Not sure if you have looked but try your local Chinese Grocery/restaraunt supplier...usually found in the local chinatown or similar. Last time I was in chinatown in Adelaide I saw some big woks etc and can only assume they have big pots...should be cheap aswell...the woks were!! Doubt they will have crazily big ones like 200L+ though.

Has anyone checked out the shops in the cental market in adelaide for this reason? I have been meaning to check it out for the last week or so.

Pok


----------



## claymen (9/9/09)

My only concern with the cheap pots is that they arent SS but Ally which isnt really suitable. Well it is and it isnt. I'd rather err on the side of caution when dealing with ally and alcohol and lets be honest, nice shiney stainless... mmmm bling.


----------



## Stuster (9/9/09)

Aluminium pots are just fine, claymen. Much cheaper. Lighter. Cheaper. Better heat conductivity. Did I mention cheaper.


----------



## Cocko (9/9/09)

I think for 200L you would be looking at 'Tanks' or 'Drums' not a pot.... so to speak.

When I up-sized to 120L pot it was the biggest I could find... although that was what I was after so looked no further  

I reckon you will only find stainless over alloy in that size but good luck - keep us posted on your quest!


:icon_cheers:


----------



## claymen (9/9/09)

Stuster said:


> Aluminium pots are just fine, claymen. Much cheaper. Lighter. Cheaper. Better heat conductivity. Did I mention cheaper.
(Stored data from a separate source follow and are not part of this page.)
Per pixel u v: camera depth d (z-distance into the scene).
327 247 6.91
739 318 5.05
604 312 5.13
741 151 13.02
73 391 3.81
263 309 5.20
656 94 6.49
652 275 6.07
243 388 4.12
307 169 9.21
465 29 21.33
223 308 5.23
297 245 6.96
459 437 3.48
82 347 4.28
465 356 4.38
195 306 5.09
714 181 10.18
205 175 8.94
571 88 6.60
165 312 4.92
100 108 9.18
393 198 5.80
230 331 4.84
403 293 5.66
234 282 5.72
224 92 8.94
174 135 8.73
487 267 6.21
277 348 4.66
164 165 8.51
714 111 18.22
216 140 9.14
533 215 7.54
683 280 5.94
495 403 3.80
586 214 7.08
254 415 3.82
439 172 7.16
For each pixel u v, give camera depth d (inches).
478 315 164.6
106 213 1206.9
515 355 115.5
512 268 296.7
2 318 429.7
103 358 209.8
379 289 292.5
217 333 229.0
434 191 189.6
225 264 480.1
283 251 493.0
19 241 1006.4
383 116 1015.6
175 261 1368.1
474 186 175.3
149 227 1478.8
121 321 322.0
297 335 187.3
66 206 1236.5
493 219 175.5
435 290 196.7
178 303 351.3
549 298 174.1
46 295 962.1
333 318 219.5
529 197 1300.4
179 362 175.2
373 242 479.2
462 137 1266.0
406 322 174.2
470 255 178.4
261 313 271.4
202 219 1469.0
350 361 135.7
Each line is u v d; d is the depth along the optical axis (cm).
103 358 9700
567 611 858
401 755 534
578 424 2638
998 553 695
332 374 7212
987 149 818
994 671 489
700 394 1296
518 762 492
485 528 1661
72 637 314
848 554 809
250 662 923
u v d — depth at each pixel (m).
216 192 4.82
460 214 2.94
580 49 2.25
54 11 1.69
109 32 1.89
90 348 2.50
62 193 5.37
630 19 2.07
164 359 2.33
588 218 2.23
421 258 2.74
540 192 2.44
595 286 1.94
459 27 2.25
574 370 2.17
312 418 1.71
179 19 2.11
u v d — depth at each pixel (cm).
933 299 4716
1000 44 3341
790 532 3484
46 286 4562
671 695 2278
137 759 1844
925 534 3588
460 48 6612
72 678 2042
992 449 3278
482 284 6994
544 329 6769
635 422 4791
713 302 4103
Better conductivity can be good and bad, it can mean that it will let heat escape easier too.. but I digress, for my use which isn't just homebrew beer I need stainless. So it needs to be big enough that I can do a decent BIAB but also be used as a full boiler


----------



## TidalPete (9/9/09)

Cocko said:


> I think for 200L you would be looking at 'Tanks' or 'Drums' not a pot.... so to speak.



Good response Cocko.
SS drums would be a better option than a 200 litre stockpot (If you could get it?).
Better still to destroy the bank balance & just go over to conicals if you want that sort of volume?

TP


----------



## Fents (10/9/09)

you can get 200L pots i cant remember where from but i have seen them (i'll rack my memory and see if i can remember)

but yea as said your probably best off going with a 200L drum for it. There are a few threads with guys selling 200L drums on here somewhere. Scrapyards in your area will be your best bet tho.


----------



## Jez (10/9/09)

Fents said:


> ...There are a few threads with guys selling 200L drums on here somewhere....



I bought 2 of these stainless drums & will be picking them up next week. I probably don't need 2 at this stage so you can get one off me if you like for the $180 it cost me.

Or you can contact the user I got them from "davelovesbeer" and see if he can get some more.

Jez


----------



## HoppingMad (10/9/09)

Fallsdell. They have tanks, S/S foodgrade drums the lot - darn expensive though but plenty of drool worthy bling to be seen if you have an explore on their site. 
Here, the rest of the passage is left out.